Fig. 2: The kinetics of subset HIV frequency vary by subset and are generally slower than cellular turnover.

A Longitudinal kinetics of HIV subset infection frequency in each cell subset: thin lines and dots are individual trajectories and thick solid lines represent the estimated average slopes from a log-linear mixed effects model. B Box plots of participants’ decay rates—note that some are positive, meaning that HIV frequency increased. P-values indicate one-sided t-test against null hypothesis of no clearance. For scale, the decay rate equivalent to the QVOA reservoir benchmark 44 month half-life30 is denoted with the dashed gray line. C Cellular turnover rates derived from deuterated water labeling in 24 of these 37 individuals. P values indicated paired two-sided t-tests with non-equal variance. Magnitudes of cellular turnover rates (in non-TN subsets) are much higher than HIV decay rates—note difference in y-axis scales in (C) versus (B). D The % of cellular turnover that is accompanied by HIV turnover (Methods).

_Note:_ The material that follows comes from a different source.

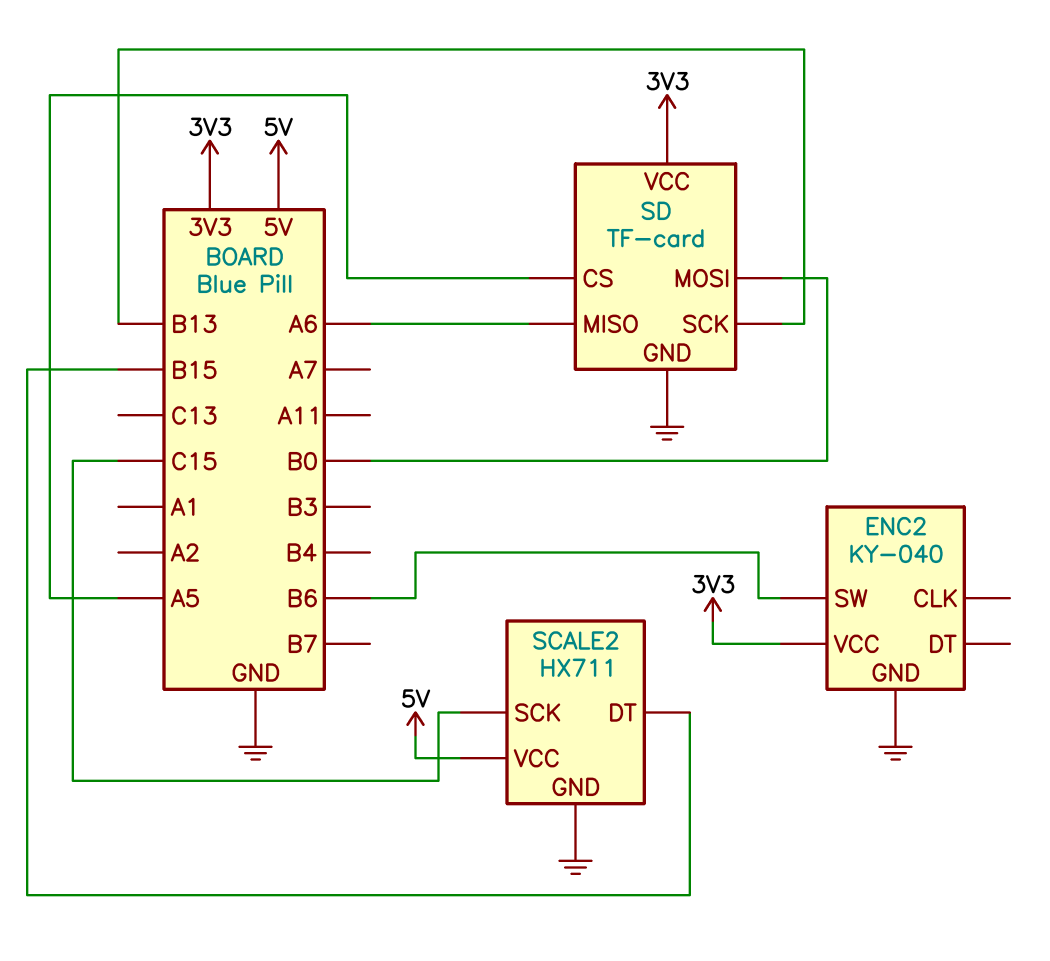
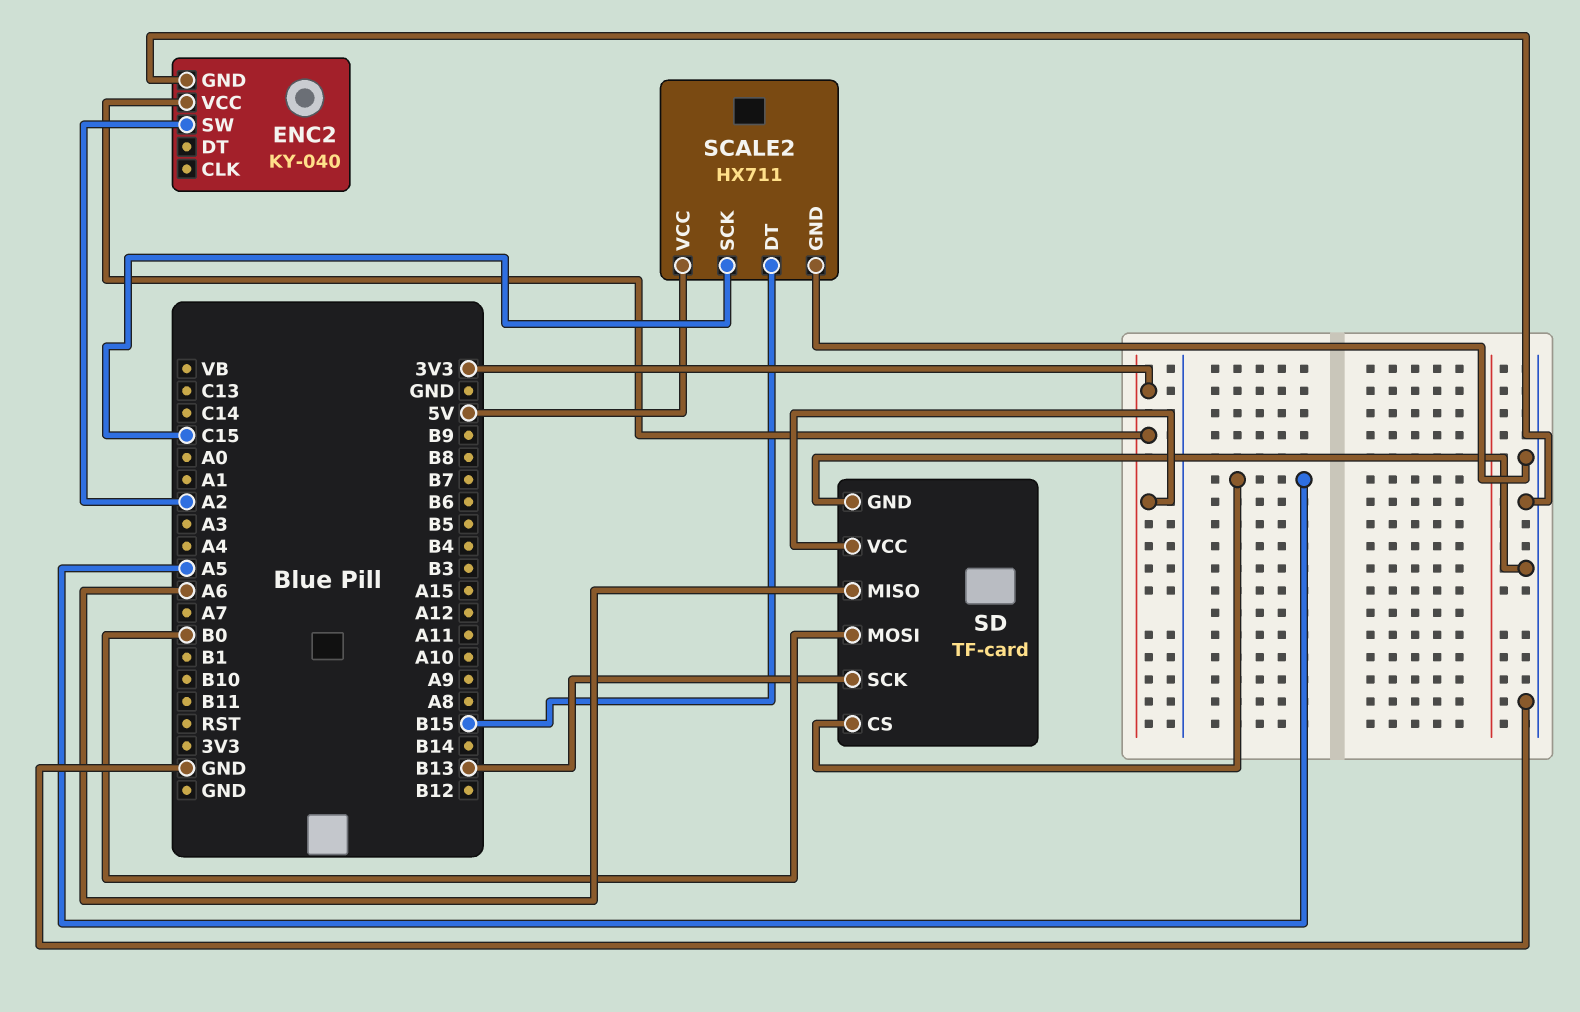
ENC2 pin SW: B6 -> A2

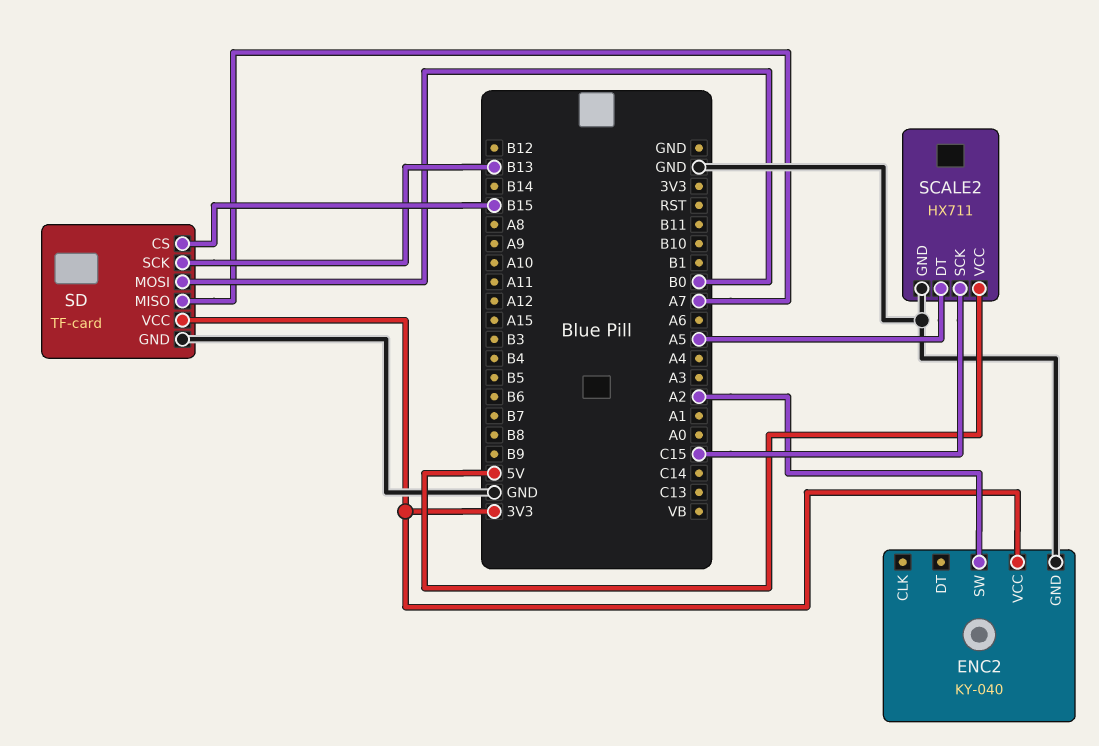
SCALE2 pin DT: B15 -> A5
SD pin CS: A5 -> B15
SD pin MISO: A6 -> A7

Values close to 100% indicate that HIV is typically repopulated when cells turn over. In (B–D) box plots indicate median (center line), interquartile range (box), 1.5x interquartile range (whiskers), and outliers (gray diamonds). Each dot (N = 24) represents an individual. E Cartoon example for TEM: in a year, there is frequent cellular turnover, which is infrequently (~5% of events) accompanied by elimination of HIV-infected cells, resulting in the observed slight decay of HIV DNA.